Thursday's coronation of President Bush as a second term president gave American viewers a taste of life in a monarchy. Bob reviews the inauguration coverage on the cable and broadcast networks.
BROOKE GLADSTONE: From WNYC in New York, this is NPR's On the Media. I'm Brook Gladstone.
BOB GARFIELD: And I'm Bob Garfield. The inauguration Thursday was a chance for Americans to experience life -- in a monarchy [MUSIC: GOD SAVE THE QUEEN] [RECORD SCRATCH] -- American style. [MUSIC: HAIL TO THE CHIEF] Though TV news producers appeared to be working off the same shot list they had used for President Reagan's funeral, the anchors were divided on the appropriate tone. Some treated it like the Oscars…
COMMENTATOR: She had on a beautiful white ensemble by Oscar de la Renta.
BOB GARFIELD: Still others, like NBC's Al Roker, a hometown Parade.
AL ROKER: [SHOUTING] How you feeling, Mr. President? You feeling good? [PEOPLE CHEERING, SHOUTING, WHISTLING] Yeah, the weather's good, sir.
BOB GARFIELD: It was easy to miss, but we did notice small pockets of journalism - not on the cable news channels, but in the coverage of Peter, Dan and Brian. Guests included former counterterrorism czar Richard Clarke, who gave the rare critical commentary on the president's speech, and there was even a piece about the power of Washington lobbyists.
WOMAN: Inaugural week has become a celebration of both democracy and of deep corporate pockets.

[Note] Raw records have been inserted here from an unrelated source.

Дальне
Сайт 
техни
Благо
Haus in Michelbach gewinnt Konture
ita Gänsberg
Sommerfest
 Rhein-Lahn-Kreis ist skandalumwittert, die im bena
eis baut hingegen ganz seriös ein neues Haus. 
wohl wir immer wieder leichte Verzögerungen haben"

BOB GARFIELD: But there was no real news. This was just our quadrennial American coronation. Still, at a real coronation, people do not organize to turn their backs on the queen. At a real coronation, people don't hold up signs saying, "Hitler was democratically elected, too." Despite TV's passion for pomp and ceremony, it was all a little untidy -- in the American style.